うお座
視界の端で何かが動く
イメージの飛び出し
今週のうお座は、『原子炉に水打つ女が夢に立つ』(渡辺誠一郎)という句のごとし。あるいは、不意に遠心力が加わってグワーンと振り回されていくような星回り。
原子炉は確かにその内部を冷却水で冷やすなどして核分裂の反応スピードを調節していますが、とはいえ、その水温は約280℃ほどもあり、高温高圧の水蒸気なのだとか。つまり、掲句の描写は事実からだいぶかけ離れたものであり、あくまで幻想や夢として描かれているということ。
中七の「水打つ女が」が字余りとなっていて、どこか持てあましている感じがあるのも、現実ではありえないと自分でも分かっているはずの「原子炉に水打つ女」というイメージが、そうであるにも関わらず無視できず、かといって現実世界との結びつきを見出すことも不可能なために、作者の内部に絶妙な“引っかかり”を生み出していることと表裏の関係にあるのでしょう。
その意味で、いい歳をした男が何の脈絡も、必然性もなく、ある日突然出現してきたイメージや、それをきかっけに湧いてきた感情に振り回されている図を、あえて公開してみせた句なのだとも言える訳です。そして、こうした出来事の度合いというのは、自分のことを賢いと思っている知識人や、お偉いさんであるほど、より強烈になっていくように思います。

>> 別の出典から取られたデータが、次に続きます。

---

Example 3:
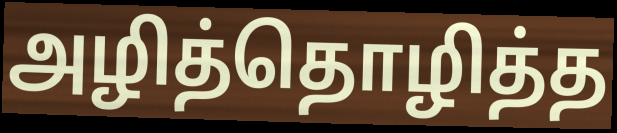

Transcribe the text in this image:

அழித்தொழித்த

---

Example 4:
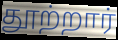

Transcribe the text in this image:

தூற்றார்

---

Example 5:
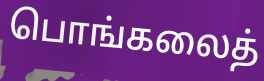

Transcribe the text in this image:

பொங்கலைத்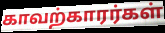
காவற்காரர்கள்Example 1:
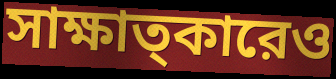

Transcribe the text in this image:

সাক্ষাত্কারেও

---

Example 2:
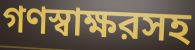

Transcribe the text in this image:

গণস্বাক্ষরসহ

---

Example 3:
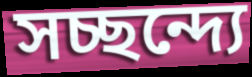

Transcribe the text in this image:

সচ্ছন্দ্যে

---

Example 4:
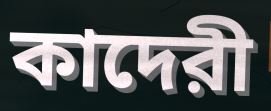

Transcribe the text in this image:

কাদেরী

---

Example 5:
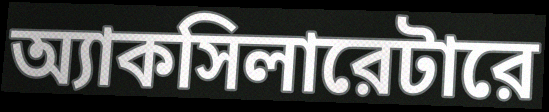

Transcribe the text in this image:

অ্যাকসিলারেটারে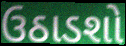
ઉઠાડશો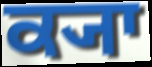
ਕ੍ਯਾ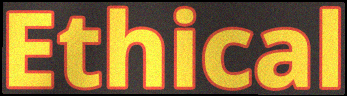
Ethical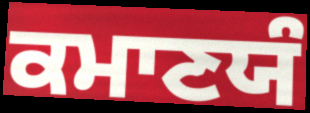
ਕਮਾਣਯੰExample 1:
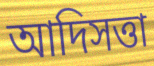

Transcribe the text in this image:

আদিসত্তা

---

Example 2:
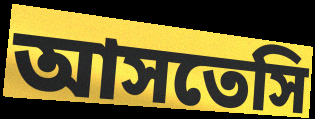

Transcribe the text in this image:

আসতেসি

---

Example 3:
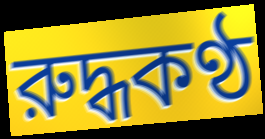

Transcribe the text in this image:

রুদ্ধকণ্ঠ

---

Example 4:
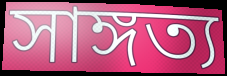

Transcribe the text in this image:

সাঙ্গত্য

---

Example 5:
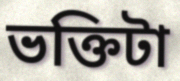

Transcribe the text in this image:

ভক্তিটাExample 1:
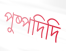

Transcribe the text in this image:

পুষ্পদিদি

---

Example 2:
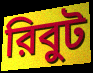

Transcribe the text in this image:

রিবুট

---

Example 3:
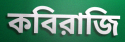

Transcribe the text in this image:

কবিরাজি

同様に、8月12日にうお座から数えて「潜在的なもの」を意味する12番目のみずがめ座で満月を迎えていく今週のあなたもまた、概念的で体系的な把握の外へと放り出されていくようなことが起きていきやすいでしょう。
閾値を超えやすいとき
人ひとりが歩くのに最低限必要な道幅だけを確保して、その両側をとりさり、切り立った深い崖や谷をつくったらどうなるか。そういう道を「さあ行け」と言われても、ほとんどの人は足がすくんで動けなくなってしまうはず。これは一体なぜなのでしょうか。
このような“谷”を機械工学では「不気味の谷」と呼びますが、最近は人型ロボットの様態があまりにも人間に近いときに違和感や嫌悪感を抱いてしまう現象として、より一般的に知られるようになってきました。
人間の知覚の中にはこうした「不気味の谷」がさまざまなかたちで潜んでいて、それは私たちの意識や考え方、行動を通じて、なぜか抱えてしまっている不要の領域であり、その存在理由を合理的に説明のつかない「しっぽ」のようなものなのだとも言えます。
そして、こうした不気味の谷の問題は、例えばぎりぎりまでお酒を吞んでみたいとか、とことんハメを外してみたいとか、冒険や探検などで極限状態に身を置いてみたいとか、そういう自分の臨界値を越えた隠れた次元を覗いてみたいという衝動へと私たちを時おり駆り立てるのです。
今週のうお座もまた、これまで低く見積もっていた閾値を上回っていくような体験を自然と求めていくことになるかも知れません。